The President. It's a particular privilege for me to sign this year's proclamation of Law Day, marking the 25th annual observance of the rule of law in America. Any progress that our generation has brought to our people and to the world rests on the foundation of law and justice laid by earlier generations of Americans, beginning with those courageous, far-sighted individuals who two centuries ago had the faith to believe that men and women could live in freedom under law. They also had the wisdom and judgment to craft a system of government in which that faith would not only survive but flourish. In our courts, our Congress, our Federal and State attorneys general and in the private bar, we see daily that law remains the cornerstone of the freedom that we've been given. And we bear a solemn obligation to preserve it.
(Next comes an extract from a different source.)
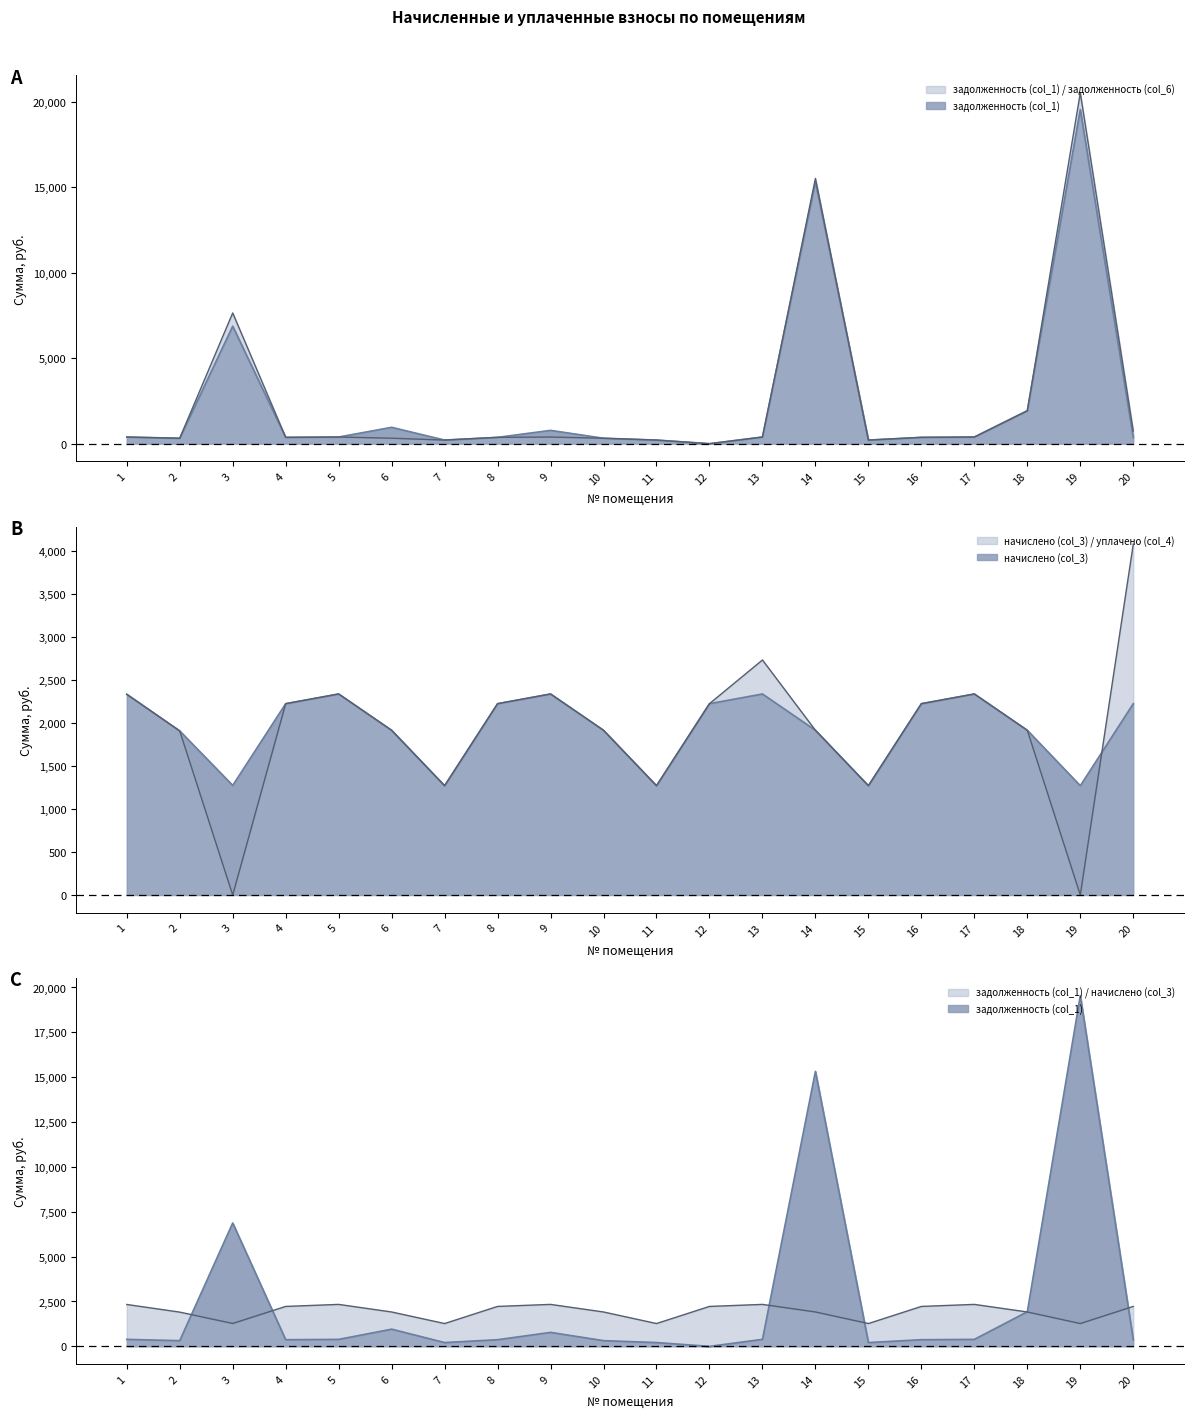

Is it true that задолженность (col_6) equals 546.3 at 1?

False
Our Declaration of Independence begins with an appeal to the laws of nature and of nature's God. Our Constitution proclaims that to establish justice shall be among the first of our priorities. And our history since has been replete with great men of law from Webster to Lincoln, Marshall to Holmes, who've played such major roles in our public life.

So, this is the heritage that we honor on May 1st of this year, as we have on the first of May for a quarter of a century. In other parts of the world, May 1st is used for a different kind of celebration—a forced, unnatural observance of a system that promises a freedom it systematically denies, proclaims justice while practicing tyranny, and uses what it calls law as little more than a thin veneer for the edicts of a totalitarian elite. We can and should be grateful to God that such is not true in America.

And I shall now sign the proclamation.

[At this point, the President signed the proclamation.]

Reporter. Mr. President, is there any encouraging news from Secretary Haig this morning?

The President. I don't know whether any reports have come in yet this morning. I haven't been in the office; I've been over there at another affair that's going on in the State Dining Room. So I'll go in and be finding out now.

Q. It sounds like your talk with President Galtieri yesterday was encouraging?

The President. Yes. He called me, and he expressed over and over again his desire for a peaceful solution.

Q. Within the framework of 502, sir?

The President. Yes, that's what he said.

Note: The President spoke at 1:34 p.m. at the signing ceremony in the Rose Garden at the White House. The ceremony was attended by the Vice President, Attorney General William French Smith, Senator Strom Thurmond, chairman, and Senator Joseph R. Biden, Jr., ranking minority member, the Senate Judiciary Committee, John D. Ashcroft, attorney general of Missouri and president of the National Association of Attorneys General, and officials of the American Bar Association, the National Bar Association, and the Federal Bar Association. Members of the press were also present at the ceremony.